Dead kernel for circuit grad

Greetings PennyLane team, I’m trying to compute the gradient of a circuit using the Jax interface but my kernel dies. Could you help me why this happens? :thinking:

This is an example that produces the issue:

import jax
from jax import numpy as jnp
import pennylane as qml
import numpy as np

dev = qml.device("default.qubit", wires=2)

amplitude_0 = 1
amplitude_1 = 2
amplitude_2 = 3
amplitude_3 = 4

initial_state = jnp.array([amplitude_0, amplitude_1, amplitude_2, amplitude_3])
norm = jnp.linalg.norm(initial_state)
initial_state = initial_state / norm

@qml.qnode(dev, diff_method="finite-diff", interface="jax")
def circuit(phi):
    qml.QubitStateVector(initial_state, wires=[0, 1])
    qml.IsingZZ(phi, wires=[0, 1])
    return qml.expval(qml.PauliZ(0))

phi = jnp.array(0.1)

res = jax.grad(circuit, argnums=0)(phi)

Thank you!

Hi @georgy! I’m not sure why this is happening but I did manage to make it work by removing diff_method=“finite-diff” and removing (phi) in the last line. I will look deeper into why this is happening but for now you could work with the following code:

---------------

import jax
from jax import numpy as jnp
import pennylane as qml
import numpy as np

dev = qml.device(“default.qubit”, wires=2)

amplitude_0 = 1
amplitude_1 = 2
amplitude_2 = 3
amplitude_3 = 4

initial_state = jnp.array([amplitude_0, amplitude_1, amplitude_2, amplitude_3])
norm = jnp.linalg.norm(initial_state)
initial_state = initial_state / norm

@qml.qnode(dev, interface=“jax”)
def circuit(phi):
qml.QubitStateVector(initial_state, wires=[0, 1])
qml.IsingZZ(phi, wires=[0, 1])
return qml.expval(qml.PauliZ(0))

phi = jnp.array(0.1)

res = jax.grad(circuit, argnums=0)

-----------------

Please let me know if this helps and I’ll let you know when I figure out the cause for this problem!

Hello @CatalinaAlbornoz,

Oh thanks for taking a look!
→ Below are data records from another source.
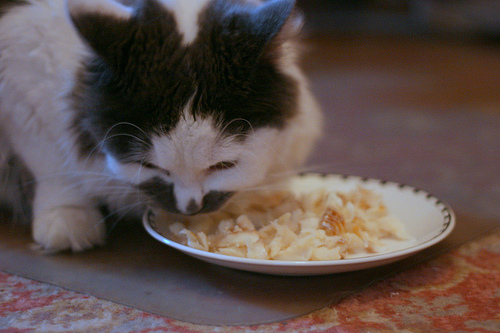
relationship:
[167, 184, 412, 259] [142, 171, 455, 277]
cat food on plate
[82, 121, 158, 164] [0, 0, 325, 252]
whisker on cat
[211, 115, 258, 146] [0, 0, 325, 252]
whisker on cat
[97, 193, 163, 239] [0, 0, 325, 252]
whisker on cat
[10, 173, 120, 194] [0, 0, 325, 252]
whisker on cat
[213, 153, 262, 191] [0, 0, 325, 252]
whisker on cat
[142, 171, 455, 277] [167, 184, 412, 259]
plate has cat food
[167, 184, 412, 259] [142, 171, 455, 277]
cat food in plate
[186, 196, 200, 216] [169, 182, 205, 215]
dot on cat's nose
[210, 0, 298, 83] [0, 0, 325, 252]
ear on cat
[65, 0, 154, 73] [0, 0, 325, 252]
ear on cat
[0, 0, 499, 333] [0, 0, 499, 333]
carpet protecting carpet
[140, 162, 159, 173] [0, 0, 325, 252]
eye on cat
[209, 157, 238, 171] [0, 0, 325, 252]
eye on cat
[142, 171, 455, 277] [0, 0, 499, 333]
plate on carpet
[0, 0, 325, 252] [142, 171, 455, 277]
cat eating from plate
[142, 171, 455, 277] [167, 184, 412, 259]
plate with cat food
I tried your suggestion, but something weird is going on. :thinking: It indeed executed fine and wanted to compute with the result, but then getting another error:

jax.numpy.sum(res)
~/anaconda3/lib/python3.8/site-packages/jax/_src/numpy/lax_numpy.py in _check_arraylike(fun_name, *args)
    306                     if not _arraylike(arg))
    307     msg = "{} requires ndarray or scalar arguments, got {} at position {}."
--> 308     raise TypeError(msg.format(fun_name, type(arg), pos))
    309 
    310 def _check_no_float0s(fun_name, *args):

TypeError: sum requires ndarray or scalar arguments, got <class 'function'> at position 0.

What’s wrong here? :thinking:

Hi @georgy! You’re getting this error because res is in fact a function. It’s the function that gives the gradient of your circuit! You can check this by using print(res).
In order to get the result you expect you need to evaluate the res function on a point. It’s here that you include the phi.
If you try
print(f"res(phi): {res(phi):0.3f}")
you will get the result expected.

You can also use numpy to do operations on the result the way you did, but always remembering to evaluate the function first.
In your case your code would look like this:
print(jax.numpy.sum(res(phi)))

Please let me know if this answered your question!

Also, regarding the initial question of why the finite-difference method didn’t work, I will ask someone from the team to take a deeper look at this.

Hi @georgy,

Thanks for the question!

Unfortunately, when using the jax interface, we’re experiencing issues for the parameter-shift and finite-diff differentiation methods. After some investigation, it looks that the stopped kernel is due to the lack of ability to specify jax arrays as trainable. We’re still looking for a fitting solution.

In the meantime, the solution that @CatalinaAlbornoz suggested should work great. That will use the backprop differentiation method with the default.qubit.jax device.

Hi @CatalinaAlbornoz and @antalszava,

Thank you for the answers! Oh, that makes sense. I’ll then be using backpropagation for the time being. Thanks again!

I’m glad this helped @georgy! And thank you @antalszava for your answer. Enjoy using PennyLane!